It was a bad sign when T Boone Pickens gave up, at least partially, on building a mammoth wind farm in Texas. The process was not only going to be expensive; the ability to get the energy from the windmills to large population centers would be complicated by flaws in the electric grid. Wind energy may end up being local for years. Those who want to take advantage of the “green” benefits of turbines may have to live or work near them.
Solar energy is also in the midst of a painful transformation from being the poster child for alternative energy to one in which a number of companies have folded and many others are in deep trouble. Large solar power firm LDK Solar (LDK) posted poor quarterly results and its stock lost almost one-fifth of its value in a day. The recession has cut investment in alternative energy and there is still only limited proof that solar technology can be deployed broadly enough to be a substantial, global new source of energy. One or both of these issues has decreased demand enough so that there is an oversupply of unsold solar panels. Solar energy companies are being squeezed by both falling sales and worsening gross margins.
The latest alternative energy industry that wants to try to draw to an inside straight is the algae biofuels business. Their processes for creating oil that can be used for cars and truck fall into two categories. The first is to grow algae in open ocean water. Algae-eating fish consume the food, process it in their digestive systems, and are killed and harvested for the fuel by-products. The industry calls the process “harvesting” presumably because it does not want to openly admit that it plans to kill millions of fish. The program does have one important advantage. Many forms of algae grow in polluted areas of the ocean. Once the algae become too abundant it apparently is harmful to the ecosystem.

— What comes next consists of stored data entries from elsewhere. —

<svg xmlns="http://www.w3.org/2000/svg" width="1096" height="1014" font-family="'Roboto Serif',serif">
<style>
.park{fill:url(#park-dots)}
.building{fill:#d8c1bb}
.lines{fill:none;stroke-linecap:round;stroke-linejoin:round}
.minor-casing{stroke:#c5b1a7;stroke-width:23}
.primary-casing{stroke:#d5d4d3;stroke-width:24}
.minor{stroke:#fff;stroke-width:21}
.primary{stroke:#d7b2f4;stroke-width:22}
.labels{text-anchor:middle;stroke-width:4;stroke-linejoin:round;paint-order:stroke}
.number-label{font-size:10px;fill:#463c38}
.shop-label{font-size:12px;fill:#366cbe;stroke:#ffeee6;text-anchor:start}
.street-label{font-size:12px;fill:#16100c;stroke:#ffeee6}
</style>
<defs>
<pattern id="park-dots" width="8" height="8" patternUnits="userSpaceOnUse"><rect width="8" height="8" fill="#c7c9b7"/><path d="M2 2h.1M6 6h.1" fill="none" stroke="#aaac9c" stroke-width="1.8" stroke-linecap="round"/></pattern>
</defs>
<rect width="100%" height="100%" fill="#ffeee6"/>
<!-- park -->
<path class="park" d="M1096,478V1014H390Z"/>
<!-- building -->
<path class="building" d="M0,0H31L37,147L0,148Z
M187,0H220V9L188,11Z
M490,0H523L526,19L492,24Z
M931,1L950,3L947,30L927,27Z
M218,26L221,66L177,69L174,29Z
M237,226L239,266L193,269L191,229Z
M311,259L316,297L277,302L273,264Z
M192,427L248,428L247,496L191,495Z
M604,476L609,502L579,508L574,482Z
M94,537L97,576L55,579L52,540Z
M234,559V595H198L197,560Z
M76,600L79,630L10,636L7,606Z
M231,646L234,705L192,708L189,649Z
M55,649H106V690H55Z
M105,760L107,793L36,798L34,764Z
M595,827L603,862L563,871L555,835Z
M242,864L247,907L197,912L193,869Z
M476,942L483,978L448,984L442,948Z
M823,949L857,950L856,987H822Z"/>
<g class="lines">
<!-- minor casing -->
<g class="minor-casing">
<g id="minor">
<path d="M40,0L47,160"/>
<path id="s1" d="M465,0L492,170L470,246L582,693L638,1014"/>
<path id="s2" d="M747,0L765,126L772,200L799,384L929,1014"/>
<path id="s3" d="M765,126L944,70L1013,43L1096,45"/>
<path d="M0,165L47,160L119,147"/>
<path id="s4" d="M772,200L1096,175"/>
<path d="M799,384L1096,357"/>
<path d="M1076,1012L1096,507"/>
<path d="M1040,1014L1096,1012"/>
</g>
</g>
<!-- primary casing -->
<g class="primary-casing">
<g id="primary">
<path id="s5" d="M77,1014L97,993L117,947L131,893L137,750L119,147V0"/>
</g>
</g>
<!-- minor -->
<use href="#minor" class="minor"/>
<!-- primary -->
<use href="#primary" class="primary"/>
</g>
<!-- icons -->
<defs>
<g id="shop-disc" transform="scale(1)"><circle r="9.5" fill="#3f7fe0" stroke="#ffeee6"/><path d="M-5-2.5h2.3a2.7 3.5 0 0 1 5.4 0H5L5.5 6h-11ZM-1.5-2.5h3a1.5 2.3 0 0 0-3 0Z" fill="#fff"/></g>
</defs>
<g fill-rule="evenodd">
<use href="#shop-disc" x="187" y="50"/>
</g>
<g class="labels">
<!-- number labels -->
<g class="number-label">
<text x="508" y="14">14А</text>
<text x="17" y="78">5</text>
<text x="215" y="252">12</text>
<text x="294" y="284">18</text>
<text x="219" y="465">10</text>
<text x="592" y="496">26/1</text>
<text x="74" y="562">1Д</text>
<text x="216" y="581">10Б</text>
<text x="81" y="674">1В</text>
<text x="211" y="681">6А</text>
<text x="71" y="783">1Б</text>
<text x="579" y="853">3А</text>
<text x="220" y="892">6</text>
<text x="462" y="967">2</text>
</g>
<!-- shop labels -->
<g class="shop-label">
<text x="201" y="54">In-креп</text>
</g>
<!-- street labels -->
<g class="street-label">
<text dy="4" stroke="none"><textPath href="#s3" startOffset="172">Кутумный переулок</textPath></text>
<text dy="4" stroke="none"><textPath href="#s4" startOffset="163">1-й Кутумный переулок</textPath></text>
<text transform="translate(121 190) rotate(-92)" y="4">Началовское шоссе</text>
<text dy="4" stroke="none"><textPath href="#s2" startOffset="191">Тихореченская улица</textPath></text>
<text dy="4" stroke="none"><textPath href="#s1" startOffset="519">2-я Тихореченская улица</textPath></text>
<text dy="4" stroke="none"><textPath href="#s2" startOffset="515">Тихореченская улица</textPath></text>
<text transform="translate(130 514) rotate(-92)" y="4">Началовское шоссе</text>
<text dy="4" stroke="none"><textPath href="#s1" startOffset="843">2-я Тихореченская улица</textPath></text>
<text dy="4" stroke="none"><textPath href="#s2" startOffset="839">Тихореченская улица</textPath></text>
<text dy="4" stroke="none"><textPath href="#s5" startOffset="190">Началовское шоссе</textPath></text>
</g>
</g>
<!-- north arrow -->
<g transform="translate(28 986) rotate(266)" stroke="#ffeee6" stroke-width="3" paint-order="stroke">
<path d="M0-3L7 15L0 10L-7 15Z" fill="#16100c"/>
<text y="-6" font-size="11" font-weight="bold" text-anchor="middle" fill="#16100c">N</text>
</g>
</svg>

The other approach to harvesting algae is much less complex. One relatively new company, Solazyme, plans to grow algae in dark tanks fed by plant matter. This process is reported to produce a substance that can work in diesel cars and be used in refineries.

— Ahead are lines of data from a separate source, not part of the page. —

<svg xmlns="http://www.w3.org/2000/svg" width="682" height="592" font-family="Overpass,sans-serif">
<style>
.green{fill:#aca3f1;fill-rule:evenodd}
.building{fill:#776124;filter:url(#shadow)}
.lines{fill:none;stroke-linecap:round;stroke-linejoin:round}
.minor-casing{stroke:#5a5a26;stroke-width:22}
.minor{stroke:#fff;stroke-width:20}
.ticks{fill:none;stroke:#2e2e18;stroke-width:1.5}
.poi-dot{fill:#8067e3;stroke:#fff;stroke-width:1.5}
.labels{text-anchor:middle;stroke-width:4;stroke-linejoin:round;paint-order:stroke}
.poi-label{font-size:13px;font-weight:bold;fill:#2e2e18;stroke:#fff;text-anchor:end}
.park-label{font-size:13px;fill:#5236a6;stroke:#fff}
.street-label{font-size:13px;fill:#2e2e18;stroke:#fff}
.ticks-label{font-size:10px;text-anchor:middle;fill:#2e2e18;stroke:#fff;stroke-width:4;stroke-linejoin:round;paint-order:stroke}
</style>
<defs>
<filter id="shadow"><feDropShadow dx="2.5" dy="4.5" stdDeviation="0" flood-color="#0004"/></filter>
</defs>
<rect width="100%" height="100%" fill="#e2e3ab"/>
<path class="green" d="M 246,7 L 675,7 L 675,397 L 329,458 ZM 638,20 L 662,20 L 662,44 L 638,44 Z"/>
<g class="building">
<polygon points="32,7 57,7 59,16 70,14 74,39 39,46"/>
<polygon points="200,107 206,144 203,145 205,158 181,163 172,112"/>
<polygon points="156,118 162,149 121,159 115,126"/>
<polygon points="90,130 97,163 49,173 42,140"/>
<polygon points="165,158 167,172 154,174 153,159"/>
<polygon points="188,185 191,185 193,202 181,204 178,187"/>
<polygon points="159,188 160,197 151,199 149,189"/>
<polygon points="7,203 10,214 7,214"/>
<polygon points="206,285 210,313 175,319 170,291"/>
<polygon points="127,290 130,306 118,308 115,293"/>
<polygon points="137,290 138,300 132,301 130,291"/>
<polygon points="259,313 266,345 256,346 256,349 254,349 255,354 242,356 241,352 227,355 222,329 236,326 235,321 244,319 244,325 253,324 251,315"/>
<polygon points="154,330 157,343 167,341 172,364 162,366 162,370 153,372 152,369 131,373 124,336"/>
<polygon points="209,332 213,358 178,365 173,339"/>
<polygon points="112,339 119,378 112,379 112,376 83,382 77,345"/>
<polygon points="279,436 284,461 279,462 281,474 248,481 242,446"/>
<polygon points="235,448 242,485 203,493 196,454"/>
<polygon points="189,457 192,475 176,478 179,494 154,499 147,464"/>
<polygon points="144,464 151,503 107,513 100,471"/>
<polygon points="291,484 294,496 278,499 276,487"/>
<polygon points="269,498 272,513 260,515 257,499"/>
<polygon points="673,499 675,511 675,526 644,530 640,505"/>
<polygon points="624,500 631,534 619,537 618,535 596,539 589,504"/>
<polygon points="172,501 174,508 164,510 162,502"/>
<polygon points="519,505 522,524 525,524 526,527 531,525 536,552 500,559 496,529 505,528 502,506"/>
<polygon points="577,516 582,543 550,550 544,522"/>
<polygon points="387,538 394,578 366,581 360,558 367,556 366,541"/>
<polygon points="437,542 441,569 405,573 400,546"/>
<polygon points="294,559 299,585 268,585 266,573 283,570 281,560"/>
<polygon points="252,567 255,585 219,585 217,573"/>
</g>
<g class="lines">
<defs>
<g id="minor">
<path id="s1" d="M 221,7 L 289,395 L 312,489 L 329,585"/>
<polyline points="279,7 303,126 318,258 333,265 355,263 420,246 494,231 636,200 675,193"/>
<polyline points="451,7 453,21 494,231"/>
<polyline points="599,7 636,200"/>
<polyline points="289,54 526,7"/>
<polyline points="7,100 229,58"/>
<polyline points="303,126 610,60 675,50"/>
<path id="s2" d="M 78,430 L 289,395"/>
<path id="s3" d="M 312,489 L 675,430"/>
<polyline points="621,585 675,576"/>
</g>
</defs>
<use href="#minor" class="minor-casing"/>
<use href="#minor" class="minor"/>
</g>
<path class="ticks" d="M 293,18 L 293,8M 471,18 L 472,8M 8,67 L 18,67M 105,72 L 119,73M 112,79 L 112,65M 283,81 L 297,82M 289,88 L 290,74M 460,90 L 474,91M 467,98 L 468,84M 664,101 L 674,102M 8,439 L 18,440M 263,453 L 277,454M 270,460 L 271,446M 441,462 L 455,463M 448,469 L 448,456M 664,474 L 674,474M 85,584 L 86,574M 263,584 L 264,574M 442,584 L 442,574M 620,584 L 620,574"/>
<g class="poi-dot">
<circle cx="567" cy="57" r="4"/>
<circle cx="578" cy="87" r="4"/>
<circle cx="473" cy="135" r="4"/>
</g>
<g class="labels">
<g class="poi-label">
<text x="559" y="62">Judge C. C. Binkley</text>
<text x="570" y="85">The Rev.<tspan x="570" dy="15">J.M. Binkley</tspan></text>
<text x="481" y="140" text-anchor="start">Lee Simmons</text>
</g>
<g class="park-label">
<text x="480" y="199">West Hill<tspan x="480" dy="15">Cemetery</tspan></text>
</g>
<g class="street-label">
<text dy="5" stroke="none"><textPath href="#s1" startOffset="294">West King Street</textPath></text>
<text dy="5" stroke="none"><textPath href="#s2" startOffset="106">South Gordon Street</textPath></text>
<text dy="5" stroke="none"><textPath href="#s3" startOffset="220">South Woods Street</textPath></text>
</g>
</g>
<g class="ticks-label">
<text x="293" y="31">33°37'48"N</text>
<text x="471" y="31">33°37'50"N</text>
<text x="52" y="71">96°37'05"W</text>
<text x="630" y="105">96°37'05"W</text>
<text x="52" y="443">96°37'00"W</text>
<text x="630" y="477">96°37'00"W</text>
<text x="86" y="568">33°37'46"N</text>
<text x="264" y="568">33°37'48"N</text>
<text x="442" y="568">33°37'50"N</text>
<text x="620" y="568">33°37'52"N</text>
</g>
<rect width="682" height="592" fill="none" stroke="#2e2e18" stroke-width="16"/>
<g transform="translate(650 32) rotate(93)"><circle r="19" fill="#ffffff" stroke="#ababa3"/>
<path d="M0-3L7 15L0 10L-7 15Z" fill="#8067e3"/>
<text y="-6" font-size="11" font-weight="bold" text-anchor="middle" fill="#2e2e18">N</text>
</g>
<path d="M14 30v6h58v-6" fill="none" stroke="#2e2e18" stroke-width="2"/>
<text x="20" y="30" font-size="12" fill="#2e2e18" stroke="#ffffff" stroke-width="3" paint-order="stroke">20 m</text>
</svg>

The drawback with the algae plans is that none of them seems close to being commercially viable. That means that they may never be viable at all.
The Administration and Congress remain opposed to going the route that the French have by putting nuclear power facilities all over the country. The specter of Chernobyl, now twenty-two years old, is still too difficult to bear. That leaves the US with coal, water power, and oil, which is fundamentally where American energy supply sources were fifty years ago.
It is incomprehensible that the dire nature of the energy crisis can not change either the behavior of the Administration and Congress or the mad grab for money that businesses and individuals put before sound policy decisions. America needs a comprehensive energy policy. There is no reason that the difficult process of creating this energy policy needs to be as factious as the problem of health care reform. We must not go on year after year without a plan for energy independence because industries and regions of the country will lobby like mad for the billions of dollars in government grants and spending which could be earmarked for new energy sources, or because protesters will take to the streets in Washington to prevent further nuclear power plant development, or due to fears the government will remain paralyzed because of accusations of encroaching socialism.
The system the country has in place now is the sort of economic Darwinism that assumes that the best will make it to the end of the race. This concept does not evaluate that what is best long-term may not look like the winner out of the gate. The ability to seriously consider our long term energy needs and the reality of new energy sources has not been part of the process of deciding which form of alternative energy should get support. One week it is wind power; the next solar power. If America continues with this kind of non-energy policy, it is quite possible that the best horse, in the long run, may not win.